Bike the Drive pics I am too cheap to pay for


I get emails from the Chicagoland Bicycling Federation with offers to buy pictures they took of me from Bike the Drive, the Memorial Day event where they close off Lakeshore Drive for five delicious hours and allow bicyclists to turn it into their personal pedal-powered paradise, a description that is almost too illiterative to allow to live but which I am leaving in because it's exactly that annoying to receive these emails. They're a kind of betrayal. First, although they strongly encourage you to sign up for Bike the Drive and pay your $40+ fee for the privilege of not choking on petrol fumes, and even deliver a t-shirt and number to stick on your helmet, they hardly enforce the helmet sticker on the road. (I'm told you need one for rest stops, which I took advantage of when I got to the southern end of the course, at the Museum of Science and Industry at 57th Street, so perhaps they're at least good for two bananas, a fig newton and lemonade, especially if you didn't think ahead and bring water or sustenance.) The sticker is there, I must then surmise, so they can photograph and identify the bicyclists, photos which they then turn around and sell to said cyclists. I apologize for the second round of alliteration. That stuff gets in your blood something fierce. That leads me to second: I didn't ask to be photographed, and it's not like I could have opted out when they had at least four photographers at different ends of the course. Do I look like the poster boy for Chicacoland cycling here, with my wraparound sunglasses, uncool helmet and fold up bike at six o'clock on a Sunday morning? No? Well, safety demands my picture be taken just in case of... well, JUST IN CASE.

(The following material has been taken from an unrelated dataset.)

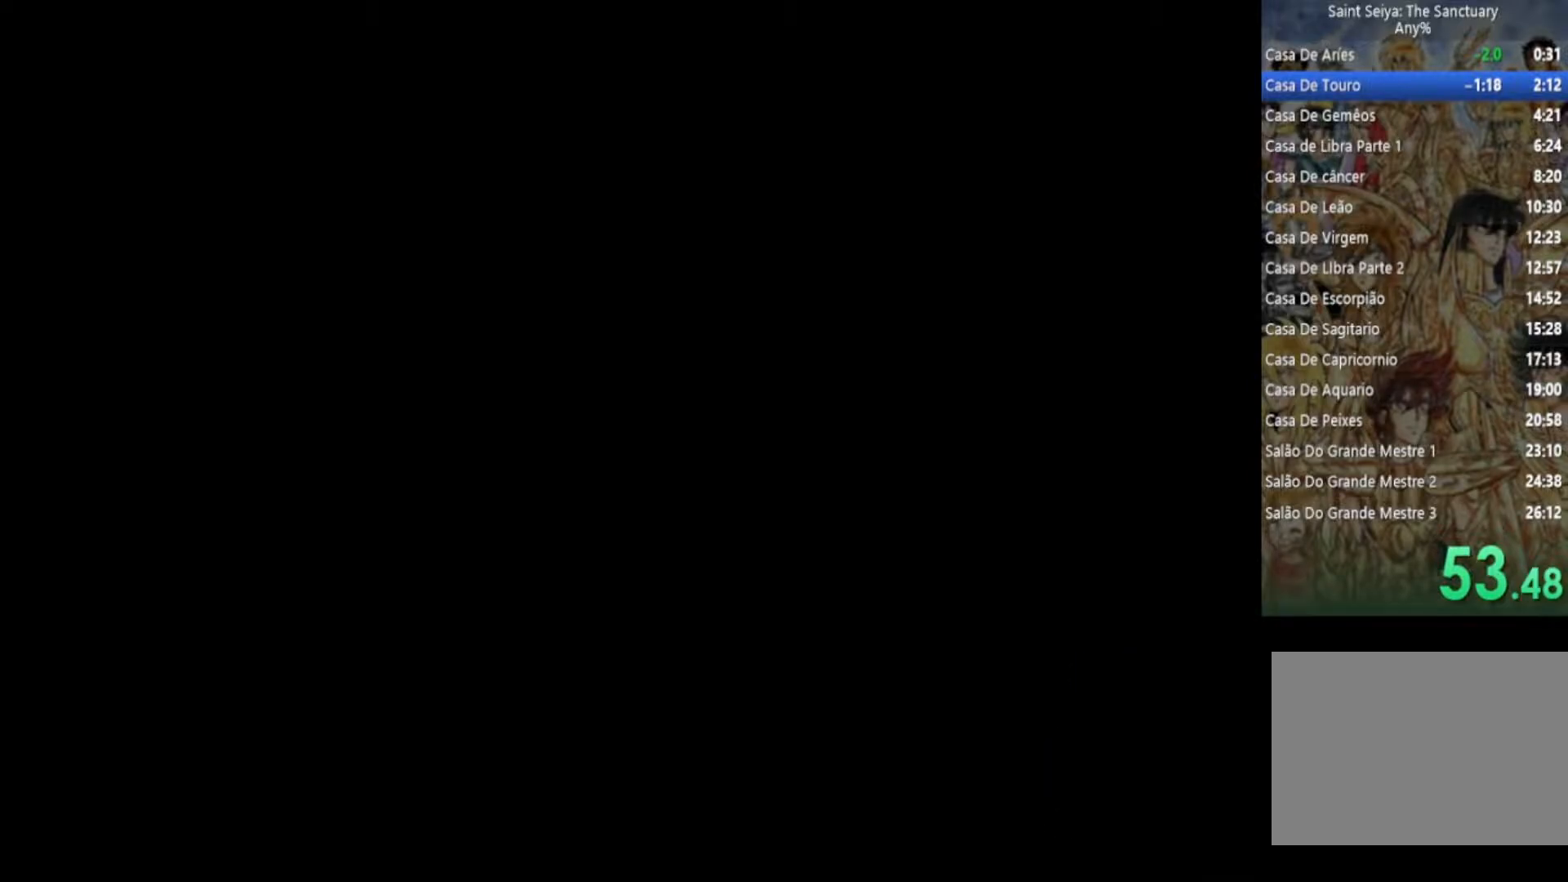
{"buttons": ["CROSS"], "left_stick": "center", "right_stick": "center", "events": [[83, "TRIANGLE", "down"], [100, "SQUARE", "down"], [117, "CROSS", "up"], [217, "CROSS", "down"], [217, "TRIANGLE", "up"], [233, "SQUARE", "up"], [300, "CROSS", "up"], [350, "TRIANGLE", "down"], [367, "SQUARE", "down"], [417, "TRIANGLE", "up"], [483, "CROSS", "down"], [483, "SQUARE", "up"]]}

Third, these photographs aren't cheap, and the Chicagoland Bicycling Federation already have my money, which they took from me in order to charge me more money for photographs I didn't ask them for. Sounds like capitalism at work. The only way it could get better is if at rest stops they only sold me bananas with pictures of me on them eating other bananas. On second thought, perhaps it's best not to give them ideas.

I really do like the idea of photographs, even if I think I look like I've been photoshopped onto the bike I'm riding. It would just be so much cooler if they included the photos in the price of the event. Afterwards, instead of them pushing emails out to all participants with offers to sell them photographs, they send out gentle reminders that, hey, we all had fun, didn't we? And, by the by, you can download pictures of yourselves from our website... look for them by your helmet number, which we've handily catalogued using the same OCR that turns your scans into an editable Word document.

Like so many things technological, this is so much easier in my mind than in actual practice. Still worth doing, though.